Use baseline alert conditions to define thresholds that adjust to your data's behavior. This feature is available for New Relic Alerts users who have apps monitored by New Relic APM, New Relic Browser, or use NRQL queries. Baseline alerting is useful to create alert conditions that:
- Dynamically adjust to changing data and trends, such as weekly or seasonal patterns.
- Establish adjustable values for new applications with as-yet-unknown patterns.
- Offer more hands-off thresholds that only notify you when data is identified as abnormal.
Understanding how baseline alerting works will help you create effective conditions for them.
- You choose the metric data for which you want to create an alert condition.
- New Relic Alerts uses the past values of that data to dynamically predict the data's upcoming behavior. This ongoing prediction is called a baseline and appears as a dotted black line in the UI.
- You use the slider bar to adjust the thresholds (the gray bands around the baseline in the chart) that control the alert condition's sensitivity to trigger more or fewer violations.
- You can set both a Critical threshold (the outer, light gray band in the chart) and an optional Warning threshold (the inner, dark gray band).
- When your data escapes the predicted "normal" behavior, you will receive an alert notification.

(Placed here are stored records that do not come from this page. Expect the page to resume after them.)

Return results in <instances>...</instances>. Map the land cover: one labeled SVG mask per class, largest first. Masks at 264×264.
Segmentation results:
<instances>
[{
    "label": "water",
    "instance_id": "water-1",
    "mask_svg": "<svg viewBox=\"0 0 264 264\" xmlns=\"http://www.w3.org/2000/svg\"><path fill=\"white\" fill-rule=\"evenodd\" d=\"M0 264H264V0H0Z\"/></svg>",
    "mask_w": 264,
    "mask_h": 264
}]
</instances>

Create baseline alert policy
All entities in a single alert condition share the same threshold settings. If you want to set different threshold settings for your APM or Browser entities, create multiple conditions for your policy.
To assign a baseline alert condition to a policy and one or more entities in New Relic Alerts:
- Follow the basic workflow process to set up an alert policy.
- When creating a condition, select APM > Application metric baseline, Browser > Metric baseline, or NRQL as the product target, with one or more APM or Browser apps as the target entities.
- Adjust and set the baseline thresholds.
- Follow the UI prompts to complete and save the alert condition.
Adjust baseline alert thresholds
Creating an effective baseline condition threshold is a back-and-forth process of:
- Adjusting threshold settings
- Reviewing the violations those settings would theoretically create in your data
Here's an example of how to create baseline alert thresholds for your APM > Application metric baseline or Browser > Metric baseline condition:
- From the When any target application dropdown, select the metric you want to monitor.
- Select the time range (2 days or 7 days) for the preview chart using the dropdown selector above the chart.
- Set the Critical (red) threshold, which appears as a light gray band in the preview chart. Use the frequency and time settings above the slider bar to select what triggers a violation. Use the slider to adjust the threshold.
- Optional: Follow the same procedure to set the Warning (yellow) threshold, which is the darker gray band in the chart.
- Optional: If the alert condition applies to multiple apps, select your choice from the dropdown above the chart to see how your thresholds apply to different apps.
- When finished setting your thresholds, save your baseline alert condition.
The 2-day and 7-day preview charts are not the time period used to compute the baseline. They are simply a time range for the displayed data. The baseline is computed from up to several weeks of data, if available.
The algorithm for baseline conditions in New Relic Alerts is mathematically complex. Some of the major rules governing its predictive abilities include:
|Data trait||Baseline rules|
|Consistency of data||
For metric values that remain in a consistent range or that trend slowly and steadily, their more predictable behavior means that their thresholds will become tighter around the baseline. Data that is more varied and unpredictable will have looser (wider) thresholds.
For shorter-than-one-week cyclical fluctuations (such as weekly Wednesday 1 pm deployments or nightly reports), the baseline algorithm looks for these cyclical fluctuations and attempts to adjust to them.
|Age of data||
For data that has only existed for a short time, the baseline will likely fluctuate a good deal and not be very accurate. This is because there is not yet enough data to determine its usual values and behavior. The more history the data has, the more accurate the baseline and thresholds will become.